C3W4 assignment accuracy lower than 80%

Hi, All,
I have tried increased the lstm_units from 64 to 500, and also tried to add multiple layers of lstm, still can not reach 80%. Please help with any suggestions.

Thanks

There are a bunch of posts on ways to tune a NN to achieve the required level of performance. Please start with this post and explore options.

I have tried so far----
lstm_units β€”Accuracy
90 – 0.71
100–0.7293
128 – 0.7371/0.7401
140-- 0.7129/0.7235
150 – 0.7425
160-- 0.7267
175–0.7222
180–0.70
200–0.7262/0.7223
256–0.7188
300–0.69
400–0.67
500–0.50
512–0.6667
600–0.6571
800–0.6273
1024–0.56

Then with 128 lstm_units for first layer, add one more layer of BRNN with 32 lstm_units, accuracy drop to 0.14

If set 1st layer as Conv1D, the accuracy will drop < 0.1.

For 3 days, I struck here …

Clearly, you haven’t read the links in the post I gave you:

The number of units in a dense layer / the number of nodes in a dense layer are usually powers of 2 (a heurestic that can be observed in many models).

Follow the unit count for lstm and other layers as well.

To me, setting the 1st layer as Conv1D doesn’t make sense since this is a text related assignment and there’s no point in the Conv layer interpreting integer encodings of words.

Thanks so much for the quick response!

I have tried the following:
One layer BRNN with different lstm_units
lstm_units --Accuracy
32 – 0.6121
64–0.6784
128–0.7401
256–0.7188
512–0.667
1024 --0.56
One layer Brnn + Lstm
64 + 32 --0.2687
64+64–0.4414
128+32–0.1289
128+64–0.1215
128+128–0.0723
256+32–0.0611
256+64–0.0961
256+128–0.0330
One layer BRNN + Brnn
128+32-0.0805
128+64–0.5332
128+128–0.0490
256+32–0.0342
256+64–0.0528
256+128–0.0312

Still no good so far…

Please click my name and message your notebook as an attachment.

Here are some hints:

  1. Set the number of embeddings to a high value < 1024 but a power of 2.
  2. Let the number of LSTM units in the model increase as you go deeper in the network.

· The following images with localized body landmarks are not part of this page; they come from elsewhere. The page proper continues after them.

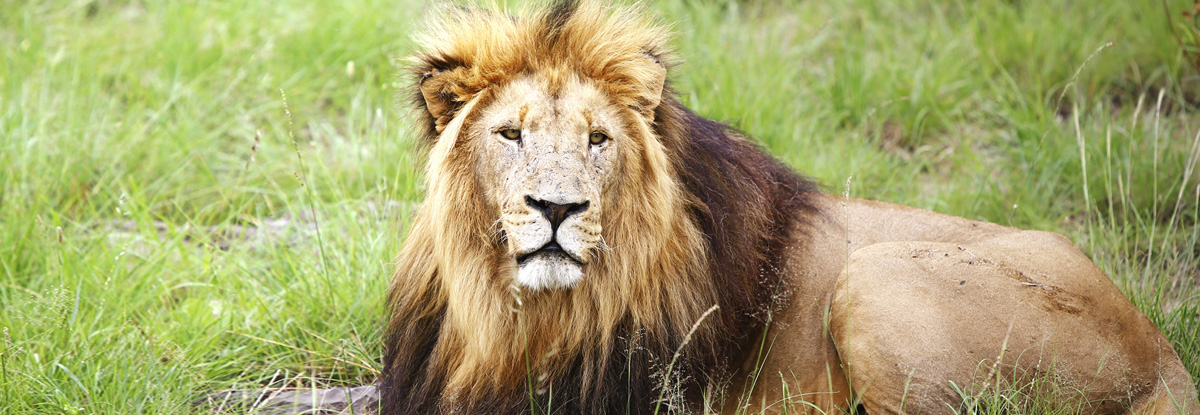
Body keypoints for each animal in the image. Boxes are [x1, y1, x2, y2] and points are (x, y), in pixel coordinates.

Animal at [376, 1, 1200, 412]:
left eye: (598, 139)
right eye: (510, 133)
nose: (556, 207)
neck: (528, 318)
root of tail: (1161, 352)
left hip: (875, 280)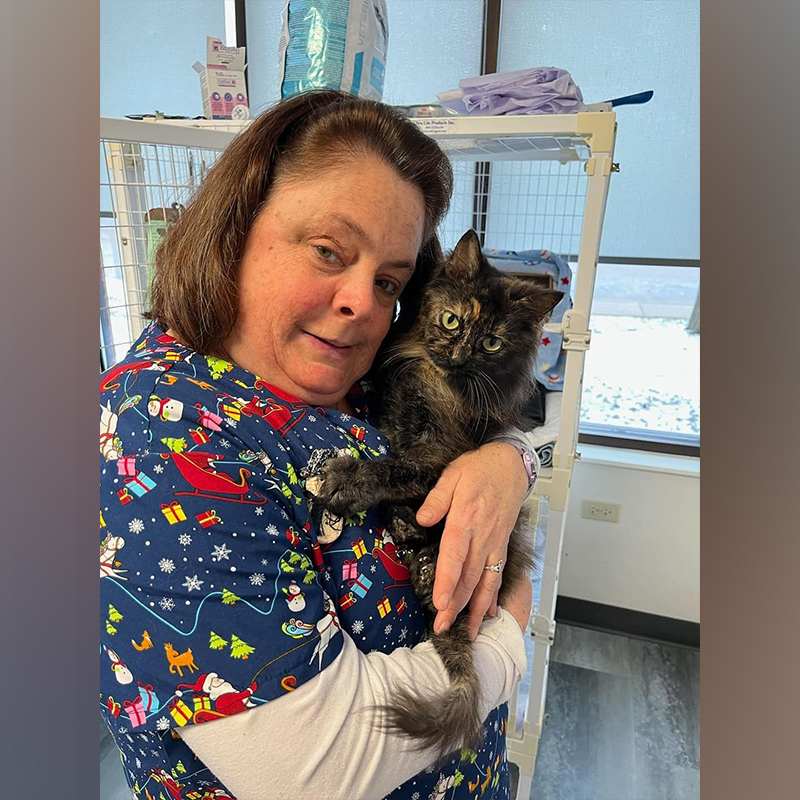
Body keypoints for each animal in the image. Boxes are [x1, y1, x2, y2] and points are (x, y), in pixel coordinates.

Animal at [314, 228, 564, 760]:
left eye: (491, 342)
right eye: (452, 320)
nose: (460, 354)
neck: (434, 381)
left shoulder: (440, 461)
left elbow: (394, 468)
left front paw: (348, 480)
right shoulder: (398, 422)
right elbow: (395, 458)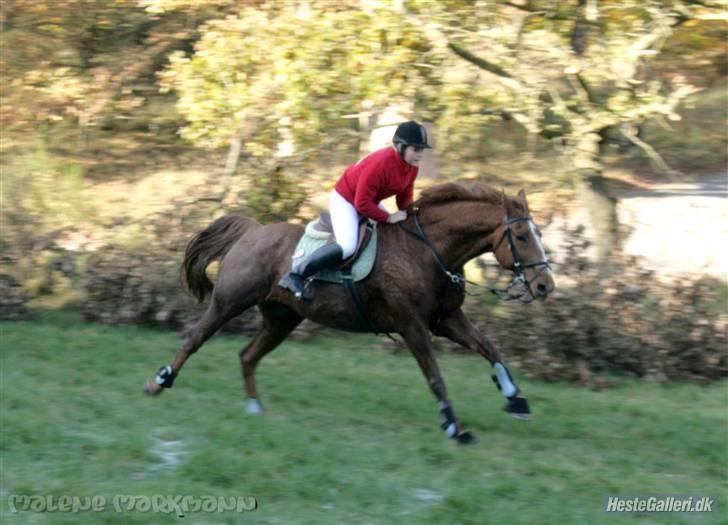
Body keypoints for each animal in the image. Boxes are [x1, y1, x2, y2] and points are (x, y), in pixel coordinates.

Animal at [145, 179, 556, 442]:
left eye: (537, 234)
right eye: (522, 237)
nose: (545, 286)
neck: (430, 251)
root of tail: (253, 231)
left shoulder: (447, 320)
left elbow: (490, 348)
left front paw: (516, 399)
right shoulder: (412, 326)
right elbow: (435, 377)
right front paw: (455, 427)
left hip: (282, 319)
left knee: (247, 355)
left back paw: (255, 408)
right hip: (229, 301)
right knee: (194, 338)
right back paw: (158, 383)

I was able to achieve ~84.9 % accuracy just by changing the number of units and the embedding layer dimension.

Please do 2 more things:

  1. Leave the learning rate at the default value for the optimizer you’ve picked. Your learning rate is high.
  2. Start with a smaller architecture before adding additional layers. That’ll give you a good place to start exploring paths. Other than the output layer, keep your nodes in a layer < 1024.

Thanks so much, Balaji!

After 5 days for this assignment, it finally passed the 80%.